## ABOUT THIS EXERCISE
The entries below contain a line with "right wrist: (271, 635, -34)" and a line with "right ankle: (402, 674, 10)". Quote exactly those two lines and all lines between them.

::::::

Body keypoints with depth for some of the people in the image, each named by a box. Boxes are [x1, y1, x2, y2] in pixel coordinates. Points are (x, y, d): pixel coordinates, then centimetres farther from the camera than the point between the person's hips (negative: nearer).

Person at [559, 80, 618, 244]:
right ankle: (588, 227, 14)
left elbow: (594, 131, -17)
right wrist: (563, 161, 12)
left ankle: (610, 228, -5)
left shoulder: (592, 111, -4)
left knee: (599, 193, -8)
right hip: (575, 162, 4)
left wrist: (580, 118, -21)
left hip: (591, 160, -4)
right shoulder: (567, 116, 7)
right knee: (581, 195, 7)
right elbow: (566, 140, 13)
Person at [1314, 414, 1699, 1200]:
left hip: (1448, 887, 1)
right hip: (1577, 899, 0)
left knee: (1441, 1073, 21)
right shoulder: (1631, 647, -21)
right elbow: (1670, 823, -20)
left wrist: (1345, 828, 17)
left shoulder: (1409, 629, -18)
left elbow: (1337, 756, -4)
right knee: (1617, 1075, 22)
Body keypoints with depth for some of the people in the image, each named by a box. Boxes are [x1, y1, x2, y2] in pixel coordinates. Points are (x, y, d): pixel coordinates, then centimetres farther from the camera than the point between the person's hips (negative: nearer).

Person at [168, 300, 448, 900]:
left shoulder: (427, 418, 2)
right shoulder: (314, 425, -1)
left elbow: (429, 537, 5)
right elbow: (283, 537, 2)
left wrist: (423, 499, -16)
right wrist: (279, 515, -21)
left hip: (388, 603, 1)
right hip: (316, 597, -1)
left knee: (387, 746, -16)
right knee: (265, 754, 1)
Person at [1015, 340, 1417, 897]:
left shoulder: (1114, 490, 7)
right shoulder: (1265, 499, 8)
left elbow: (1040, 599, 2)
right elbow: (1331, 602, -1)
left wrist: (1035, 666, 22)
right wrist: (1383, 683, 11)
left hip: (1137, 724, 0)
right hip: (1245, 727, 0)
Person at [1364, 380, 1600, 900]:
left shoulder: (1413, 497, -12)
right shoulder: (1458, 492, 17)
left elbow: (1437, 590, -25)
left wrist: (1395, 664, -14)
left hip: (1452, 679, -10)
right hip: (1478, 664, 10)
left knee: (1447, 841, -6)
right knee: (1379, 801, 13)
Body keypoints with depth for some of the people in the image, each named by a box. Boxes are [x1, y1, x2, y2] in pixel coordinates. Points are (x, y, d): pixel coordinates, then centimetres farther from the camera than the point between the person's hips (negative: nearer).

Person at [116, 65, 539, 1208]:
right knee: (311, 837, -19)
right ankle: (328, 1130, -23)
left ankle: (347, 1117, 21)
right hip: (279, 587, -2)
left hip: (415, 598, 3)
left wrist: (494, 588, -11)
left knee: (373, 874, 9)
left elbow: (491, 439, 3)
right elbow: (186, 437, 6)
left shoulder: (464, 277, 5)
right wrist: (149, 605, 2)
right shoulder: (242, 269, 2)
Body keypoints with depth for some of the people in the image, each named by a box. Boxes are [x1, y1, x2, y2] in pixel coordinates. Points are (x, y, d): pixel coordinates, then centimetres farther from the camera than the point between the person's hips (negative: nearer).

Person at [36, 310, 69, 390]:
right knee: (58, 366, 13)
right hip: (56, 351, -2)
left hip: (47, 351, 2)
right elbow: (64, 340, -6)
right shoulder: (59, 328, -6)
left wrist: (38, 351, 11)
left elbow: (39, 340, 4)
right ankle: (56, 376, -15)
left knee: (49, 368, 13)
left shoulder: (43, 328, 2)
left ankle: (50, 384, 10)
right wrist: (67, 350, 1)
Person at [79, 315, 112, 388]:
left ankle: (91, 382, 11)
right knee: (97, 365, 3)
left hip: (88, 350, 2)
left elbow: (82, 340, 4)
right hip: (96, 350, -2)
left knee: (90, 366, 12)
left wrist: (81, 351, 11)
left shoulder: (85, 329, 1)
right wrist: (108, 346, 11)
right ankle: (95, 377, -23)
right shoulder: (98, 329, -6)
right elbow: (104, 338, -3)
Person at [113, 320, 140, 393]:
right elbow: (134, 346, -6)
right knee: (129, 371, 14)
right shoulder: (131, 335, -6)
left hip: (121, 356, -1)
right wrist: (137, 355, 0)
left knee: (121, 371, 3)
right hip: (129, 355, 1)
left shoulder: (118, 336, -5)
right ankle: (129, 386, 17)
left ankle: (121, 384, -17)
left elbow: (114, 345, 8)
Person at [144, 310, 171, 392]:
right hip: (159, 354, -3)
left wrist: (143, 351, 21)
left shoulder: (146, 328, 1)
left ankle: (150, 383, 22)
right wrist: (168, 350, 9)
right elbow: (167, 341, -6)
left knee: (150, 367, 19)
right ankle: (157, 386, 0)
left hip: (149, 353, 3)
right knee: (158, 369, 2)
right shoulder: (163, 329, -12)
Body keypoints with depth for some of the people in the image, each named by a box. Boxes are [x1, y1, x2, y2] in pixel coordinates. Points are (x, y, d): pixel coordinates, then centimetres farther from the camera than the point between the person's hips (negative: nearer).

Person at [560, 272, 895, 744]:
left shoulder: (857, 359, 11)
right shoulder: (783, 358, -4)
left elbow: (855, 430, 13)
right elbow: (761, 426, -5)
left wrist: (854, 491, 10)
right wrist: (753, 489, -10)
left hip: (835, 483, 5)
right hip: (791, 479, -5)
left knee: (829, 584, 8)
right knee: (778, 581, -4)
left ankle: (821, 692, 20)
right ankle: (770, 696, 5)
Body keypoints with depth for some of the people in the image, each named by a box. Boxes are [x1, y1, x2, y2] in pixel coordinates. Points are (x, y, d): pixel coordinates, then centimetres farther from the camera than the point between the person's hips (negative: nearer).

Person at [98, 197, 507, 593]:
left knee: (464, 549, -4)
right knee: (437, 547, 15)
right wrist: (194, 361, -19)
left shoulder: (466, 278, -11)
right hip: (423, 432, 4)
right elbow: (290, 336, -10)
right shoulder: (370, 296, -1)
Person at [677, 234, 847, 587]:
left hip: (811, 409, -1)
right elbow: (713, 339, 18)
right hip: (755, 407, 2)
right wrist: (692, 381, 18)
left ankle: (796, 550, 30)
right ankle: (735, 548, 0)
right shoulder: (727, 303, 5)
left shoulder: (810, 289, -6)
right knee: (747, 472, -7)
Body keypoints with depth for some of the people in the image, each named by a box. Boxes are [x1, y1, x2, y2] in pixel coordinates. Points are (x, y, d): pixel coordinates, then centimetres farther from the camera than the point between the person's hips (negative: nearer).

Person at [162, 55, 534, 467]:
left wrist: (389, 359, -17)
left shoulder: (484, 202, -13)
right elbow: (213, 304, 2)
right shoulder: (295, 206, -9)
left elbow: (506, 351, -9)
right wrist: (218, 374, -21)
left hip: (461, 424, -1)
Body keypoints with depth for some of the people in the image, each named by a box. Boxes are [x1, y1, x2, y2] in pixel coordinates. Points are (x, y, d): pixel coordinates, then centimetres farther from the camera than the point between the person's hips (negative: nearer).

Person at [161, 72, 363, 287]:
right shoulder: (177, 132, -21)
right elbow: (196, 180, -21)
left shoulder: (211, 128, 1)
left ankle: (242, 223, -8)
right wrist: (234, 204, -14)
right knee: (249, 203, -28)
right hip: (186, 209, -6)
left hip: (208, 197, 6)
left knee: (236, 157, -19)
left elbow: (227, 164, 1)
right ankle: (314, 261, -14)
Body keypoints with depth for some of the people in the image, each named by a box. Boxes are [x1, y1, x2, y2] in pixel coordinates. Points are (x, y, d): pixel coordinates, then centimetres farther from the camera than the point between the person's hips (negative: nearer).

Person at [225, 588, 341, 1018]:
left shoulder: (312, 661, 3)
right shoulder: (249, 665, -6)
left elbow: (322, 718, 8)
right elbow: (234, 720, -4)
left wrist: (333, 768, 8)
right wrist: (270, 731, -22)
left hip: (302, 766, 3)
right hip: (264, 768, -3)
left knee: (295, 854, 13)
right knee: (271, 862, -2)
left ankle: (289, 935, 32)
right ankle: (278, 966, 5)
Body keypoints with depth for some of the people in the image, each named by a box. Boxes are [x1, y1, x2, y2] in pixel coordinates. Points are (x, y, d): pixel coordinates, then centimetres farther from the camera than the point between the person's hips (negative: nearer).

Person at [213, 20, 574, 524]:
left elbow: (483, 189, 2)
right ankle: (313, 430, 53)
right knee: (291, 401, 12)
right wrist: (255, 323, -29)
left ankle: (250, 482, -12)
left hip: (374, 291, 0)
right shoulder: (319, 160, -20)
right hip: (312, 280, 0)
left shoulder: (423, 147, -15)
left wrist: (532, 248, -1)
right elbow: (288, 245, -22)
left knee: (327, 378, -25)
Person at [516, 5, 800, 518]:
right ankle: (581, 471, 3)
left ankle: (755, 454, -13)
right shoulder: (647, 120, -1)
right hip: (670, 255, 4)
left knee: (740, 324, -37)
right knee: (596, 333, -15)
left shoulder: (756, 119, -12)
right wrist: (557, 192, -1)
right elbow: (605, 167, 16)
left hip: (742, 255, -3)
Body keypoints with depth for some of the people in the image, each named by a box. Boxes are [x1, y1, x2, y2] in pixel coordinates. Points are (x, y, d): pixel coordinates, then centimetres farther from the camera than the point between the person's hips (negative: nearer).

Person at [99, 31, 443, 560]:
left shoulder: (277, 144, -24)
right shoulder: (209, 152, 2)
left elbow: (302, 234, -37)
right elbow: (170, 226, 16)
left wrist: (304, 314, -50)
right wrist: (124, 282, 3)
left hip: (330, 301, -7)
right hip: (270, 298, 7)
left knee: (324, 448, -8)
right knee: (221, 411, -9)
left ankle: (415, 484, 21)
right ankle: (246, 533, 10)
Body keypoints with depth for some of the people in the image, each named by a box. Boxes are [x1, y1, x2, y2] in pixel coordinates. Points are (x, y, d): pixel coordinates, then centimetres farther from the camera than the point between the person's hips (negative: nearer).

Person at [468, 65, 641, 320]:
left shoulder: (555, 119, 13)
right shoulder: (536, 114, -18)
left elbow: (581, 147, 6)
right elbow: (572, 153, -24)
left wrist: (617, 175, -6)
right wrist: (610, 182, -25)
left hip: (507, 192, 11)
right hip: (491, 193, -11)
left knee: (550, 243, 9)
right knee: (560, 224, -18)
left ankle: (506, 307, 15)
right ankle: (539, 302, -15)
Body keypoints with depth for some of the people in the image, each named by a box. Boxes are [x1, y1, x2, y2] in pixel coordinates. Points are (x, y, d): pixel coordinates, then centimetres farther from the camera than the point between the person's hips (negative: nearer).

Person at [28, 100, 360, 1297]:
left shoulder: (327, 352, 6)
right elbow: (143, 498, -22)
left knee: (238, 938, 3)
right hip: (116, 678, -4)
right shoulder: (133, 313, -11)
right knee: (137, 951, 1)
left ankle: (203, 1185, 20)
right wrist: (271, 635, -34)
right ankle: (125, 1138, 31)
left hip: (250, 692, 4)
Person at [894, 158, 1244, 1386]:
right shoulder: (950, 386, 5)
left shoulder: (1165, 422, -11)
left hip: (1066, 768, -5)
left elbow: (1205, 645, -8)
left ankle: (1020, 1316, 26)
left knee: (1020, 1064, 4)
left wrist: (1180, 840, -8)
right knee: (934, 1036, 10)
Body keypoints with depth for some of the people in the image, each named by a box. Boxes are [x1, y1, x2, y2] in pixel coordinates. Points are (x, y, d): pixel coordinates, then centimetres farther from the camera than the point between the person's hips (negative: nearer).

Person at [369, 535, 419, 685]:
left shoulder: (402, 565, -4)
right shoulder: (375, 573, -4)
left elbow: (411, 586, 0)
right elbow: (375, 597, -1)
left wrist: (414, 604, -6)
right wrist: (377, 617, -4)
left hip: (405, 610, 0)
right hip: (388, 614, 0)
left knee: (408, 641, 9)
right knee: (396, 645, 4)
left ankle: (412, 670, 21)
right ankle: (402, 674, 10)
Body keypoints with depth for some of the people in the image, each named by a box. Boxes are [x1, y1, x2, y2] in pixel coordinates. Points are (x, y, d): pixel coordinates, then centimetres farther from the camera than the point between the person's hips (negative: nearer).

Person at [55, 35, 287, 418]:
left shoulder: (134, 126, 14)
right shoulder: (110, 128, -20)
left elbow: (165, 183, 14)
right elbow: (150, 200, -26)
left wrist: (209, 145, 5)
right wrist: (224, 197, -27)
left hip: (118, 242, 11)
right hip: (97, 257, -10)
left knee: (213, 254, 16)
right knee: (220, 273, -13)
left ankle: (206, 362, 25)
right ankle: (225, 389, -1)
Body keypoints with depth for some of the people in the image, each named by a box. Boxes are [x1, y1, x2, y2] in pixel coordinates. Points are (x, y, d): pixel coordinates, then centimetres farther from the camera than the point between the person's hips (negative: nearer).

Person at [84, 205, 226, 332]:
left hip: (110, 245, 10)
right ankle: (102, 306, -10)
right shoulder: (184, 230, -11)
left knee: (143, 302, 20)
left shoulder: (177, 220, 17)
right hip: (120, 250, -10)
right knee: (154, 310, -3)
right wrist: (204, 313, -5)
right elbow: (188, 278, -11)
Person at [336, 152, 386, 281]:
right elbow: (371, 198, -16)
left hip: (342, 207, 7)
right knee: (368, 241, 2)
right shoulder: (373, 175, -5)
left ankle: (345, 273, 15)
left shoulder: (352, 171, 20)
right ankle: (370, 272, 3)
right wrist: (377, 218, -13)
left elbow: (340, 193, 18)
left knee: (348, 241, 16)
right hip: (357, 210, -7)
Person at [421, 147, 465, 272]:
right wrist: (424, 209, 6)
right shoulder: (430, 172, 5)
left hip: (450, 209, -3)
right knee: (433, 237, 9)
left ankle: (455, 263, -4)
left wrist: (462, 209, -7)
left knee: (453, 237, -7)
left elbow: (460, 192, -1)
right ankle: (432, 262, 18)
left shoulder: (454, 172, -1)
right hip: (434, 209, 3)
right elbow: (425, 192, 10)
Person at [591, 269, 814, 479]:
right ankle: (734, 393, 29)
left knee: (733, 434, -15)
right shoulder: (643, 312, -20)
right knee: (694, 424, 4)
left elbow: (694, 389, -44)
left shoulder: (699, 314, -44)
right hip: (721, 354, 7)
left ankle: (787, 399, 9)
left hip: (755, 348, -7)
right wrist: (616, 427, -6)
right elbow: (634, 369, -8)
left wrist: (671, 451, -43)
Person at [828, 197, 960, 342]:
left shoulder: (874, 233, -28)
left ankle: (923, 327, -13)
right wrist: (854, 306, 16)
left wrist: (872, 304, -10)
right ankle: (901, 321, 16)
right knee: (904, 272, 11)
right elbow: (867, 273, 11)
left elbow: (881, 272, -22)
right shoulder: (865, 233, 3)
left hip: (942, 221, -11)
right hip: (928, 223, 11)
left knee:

::::::

## OUTPUT OF THE EXERCISE
right wrist: (271, 635, -34)
right ankle: (125, 1138, 31)
left hip: (250, 692, 4)
Person at [894, 158, 1244, 1386]:
right shoulder: (950, 386, 5)
left shoulder: (1165, 422, -11)
left hip: (1066, 768, -5)
left elbow: (1205, 645, -8)
left ankle: (1020, 1316, 26)
left knee: (1020, 1064, 4)
left wrist: (1180, 840, -8)
right knee: (934, 1036, 10)
Body keypoints with depth for some of the people in the image, each named by a box. Boxes are [x1, y1, x2, y2] in pixel coordinates. Points are (x, y, d): pixel coordinates, then centimetres farther from the camera than the point between the person's hips (negative: nearer).

Person at [369, 535, 419, 685]:
left shoulder: (402, 565, -4)
right shoulder: (375, 573, -4)
left elbow: (411, 586, 0)
right elbow: (375, 597, -1)
left wrist: (414, 604, -6)
right wrist: (377, 617, -4)
left hip: (405, 610, 0)
right hip: (388, 614, 0)
left knee: (408, 641, 9)
right knee: (396, 645, 4)
left ankle: (412, 670, 21)
right ankle: (402, 674, 10)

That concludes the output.